━━ Data for this task

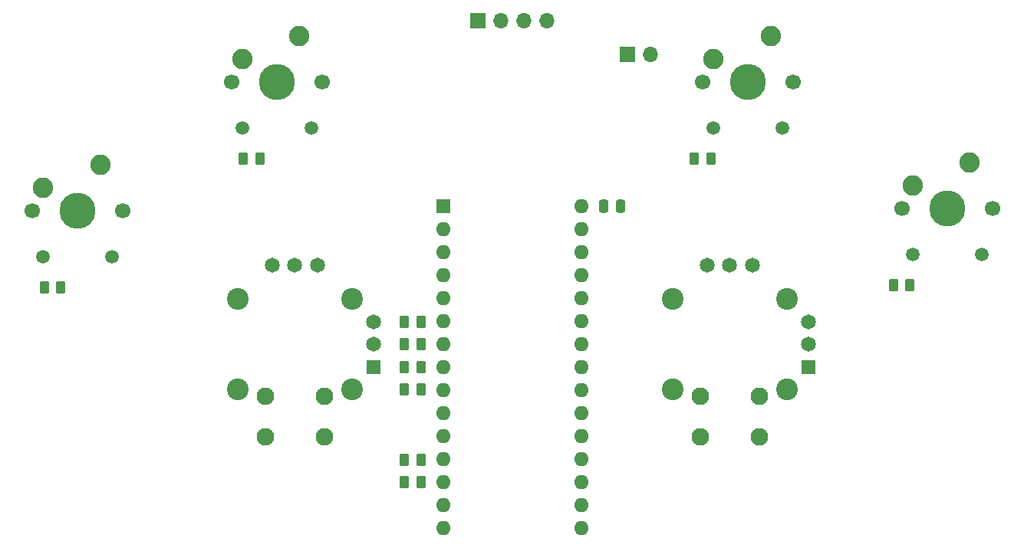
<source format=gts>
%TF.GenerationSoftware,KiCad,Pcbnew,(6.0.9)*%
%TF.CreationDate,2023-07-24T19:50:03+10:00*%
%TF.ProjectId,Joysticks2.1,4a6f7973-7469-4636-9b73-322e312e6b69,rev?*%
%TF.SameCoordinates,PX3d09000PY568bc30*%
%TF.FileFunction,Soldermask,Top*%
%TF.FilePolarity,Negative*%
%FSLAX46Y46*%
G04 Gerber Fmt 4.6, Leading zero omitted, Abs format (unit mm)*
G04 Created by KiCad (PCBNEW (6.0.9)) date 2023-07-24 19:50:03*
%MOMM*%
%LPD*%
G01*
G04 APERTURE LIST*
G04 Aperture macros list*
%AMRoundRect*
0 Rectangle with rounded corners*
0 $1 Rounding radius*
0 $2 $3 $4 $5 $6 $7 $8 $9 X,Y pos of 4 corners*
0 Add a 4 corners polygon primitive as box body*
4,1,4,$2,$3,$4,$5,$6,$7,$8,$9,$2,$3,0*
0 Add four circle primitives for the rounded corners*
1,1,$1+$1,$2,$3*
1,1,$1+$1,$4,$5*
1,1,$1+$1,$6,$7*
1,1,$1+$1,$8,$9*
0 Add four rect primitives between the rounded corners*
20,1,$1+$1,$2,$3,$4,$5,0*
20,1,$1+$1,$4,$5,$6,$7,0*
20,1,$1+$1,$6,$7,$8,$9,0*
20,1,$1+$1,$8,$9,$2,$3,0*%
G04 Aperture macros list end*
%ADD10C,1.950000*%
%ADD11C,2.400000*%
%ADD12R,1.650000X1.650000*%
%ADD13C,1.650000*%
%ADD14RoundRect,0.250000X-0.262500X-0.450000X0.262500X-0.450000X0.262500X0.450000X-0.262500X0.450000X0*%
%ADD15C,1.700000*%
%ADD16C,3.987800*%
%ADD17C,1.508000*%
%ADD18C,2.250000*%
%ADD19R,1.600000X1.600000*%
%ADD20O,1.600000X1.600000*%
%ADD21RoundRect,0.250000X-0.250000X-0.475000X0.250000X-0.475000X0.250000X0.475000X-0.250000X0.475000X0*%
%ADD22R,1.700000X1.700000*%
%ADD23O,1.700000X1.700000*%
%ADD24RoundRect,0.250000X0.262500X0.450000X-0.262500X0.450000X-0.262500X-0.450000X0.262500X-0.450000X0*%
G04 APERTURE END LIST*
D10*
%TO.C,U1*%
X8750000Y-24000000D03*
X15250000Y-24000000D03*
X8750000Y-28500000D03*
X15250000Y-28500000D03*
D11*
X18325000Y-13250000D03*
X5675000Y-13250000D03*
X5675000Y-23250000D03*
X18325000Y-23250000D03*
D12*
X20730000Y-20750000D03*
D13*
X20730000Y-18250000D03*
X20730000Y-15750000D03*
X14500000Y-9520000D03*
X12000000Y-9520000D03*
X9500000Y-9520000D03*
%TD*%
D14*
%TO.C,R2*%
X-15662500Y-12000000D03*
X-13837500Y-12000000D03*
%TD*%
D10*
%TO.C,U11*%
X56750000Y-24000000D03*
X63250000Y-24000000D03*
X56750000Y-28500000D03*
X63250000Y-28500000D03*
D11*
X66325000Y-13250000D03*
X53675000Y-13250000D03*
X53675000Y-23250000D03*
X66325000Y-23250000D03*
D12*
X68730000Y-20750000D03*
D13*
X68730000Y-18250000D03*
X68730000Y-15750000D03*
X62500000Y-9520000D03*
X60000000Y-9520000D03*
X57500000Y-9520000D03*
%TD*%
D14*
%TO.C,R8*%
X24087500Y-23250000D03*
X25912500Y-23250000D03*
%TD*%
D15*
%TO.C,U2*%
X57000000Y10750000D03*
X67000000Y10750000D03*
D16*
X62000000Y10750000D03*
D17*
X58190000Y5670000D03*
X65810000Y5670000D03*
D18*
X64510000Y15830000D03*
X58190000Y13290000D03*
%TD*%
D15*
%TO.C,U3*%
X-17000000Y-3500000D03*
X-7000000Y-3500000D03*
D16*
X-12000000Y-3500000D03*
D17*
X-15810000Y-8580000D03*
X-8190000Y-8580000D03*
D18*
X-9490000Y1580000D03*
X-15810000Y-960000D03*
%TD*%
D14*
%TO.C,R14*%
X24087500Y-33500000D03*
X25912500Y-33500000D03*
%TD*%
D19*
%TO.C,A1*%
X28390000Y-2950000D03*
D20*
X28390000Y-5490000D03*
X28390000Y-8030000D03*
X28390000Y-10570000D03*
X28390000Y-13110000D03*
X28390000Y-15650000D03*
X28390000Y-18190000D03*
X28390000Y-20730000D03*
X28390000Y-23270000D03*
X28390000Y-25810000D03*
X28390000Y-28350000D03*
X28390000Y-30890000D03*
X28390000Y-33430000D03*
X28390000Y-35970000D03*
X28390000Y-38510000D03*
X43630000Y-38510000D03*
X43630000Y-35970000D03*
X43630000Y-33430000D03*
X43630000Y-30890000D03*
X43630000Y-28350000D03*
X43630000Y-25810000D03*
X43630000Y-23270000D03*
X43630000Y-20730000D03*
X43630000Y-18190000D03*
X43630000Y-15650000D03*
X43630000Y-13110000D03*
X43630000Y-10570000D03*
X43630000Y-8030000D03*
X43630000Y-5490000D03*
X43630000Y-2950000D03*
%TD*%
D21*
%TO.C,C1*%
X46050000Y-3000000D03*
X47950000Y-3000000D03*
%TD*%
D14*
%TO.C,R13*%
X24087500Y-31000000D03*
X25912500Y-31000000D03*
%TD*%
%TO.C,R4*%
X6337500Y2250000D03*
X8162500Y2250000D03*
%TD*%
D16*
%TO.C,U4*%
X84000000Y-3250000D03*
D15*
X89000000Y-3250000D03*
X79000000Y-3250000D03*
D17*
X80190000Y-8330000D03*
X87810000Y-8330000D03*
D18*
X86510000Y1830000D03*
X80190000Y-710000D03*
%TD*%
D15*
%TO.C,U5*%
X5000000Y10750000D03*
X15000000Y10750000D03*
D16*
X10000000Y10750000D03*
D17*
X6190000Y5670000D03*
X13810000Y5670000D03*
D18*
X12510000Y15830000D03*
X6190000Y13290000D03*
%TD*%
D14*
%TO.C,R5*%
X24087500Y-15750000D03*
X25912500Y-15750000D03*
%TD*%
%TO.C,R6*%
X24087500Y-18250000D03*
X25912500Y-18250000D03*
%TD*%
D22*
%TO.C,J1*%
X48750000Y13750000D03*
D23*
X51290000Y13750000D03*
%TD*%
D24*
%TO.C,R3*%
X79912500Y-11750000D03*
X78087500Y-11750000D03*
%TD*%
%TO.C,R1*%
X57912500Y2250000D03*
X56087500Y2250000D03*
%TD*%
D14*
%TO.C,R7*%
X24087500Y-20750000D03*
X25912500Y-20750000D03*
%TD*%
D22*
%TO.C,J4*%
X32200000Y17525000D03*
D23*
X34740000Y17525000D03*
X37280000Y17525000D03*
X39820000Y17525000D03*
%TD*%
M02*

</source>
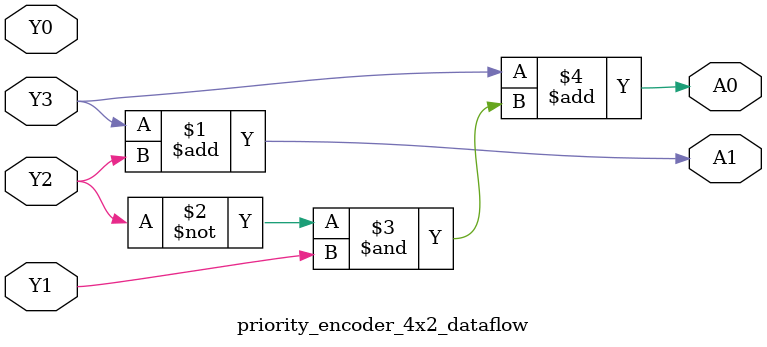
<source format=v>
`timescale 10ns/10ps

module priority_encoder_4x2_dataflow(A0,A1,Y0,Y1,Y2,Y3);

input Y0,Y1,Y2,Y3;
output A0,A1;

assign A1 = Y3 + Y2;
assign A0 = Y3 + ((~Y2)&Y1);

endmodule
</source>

━━━━

Only a number is wanted here: the count of lines in the listing above holding the string "rounded".

3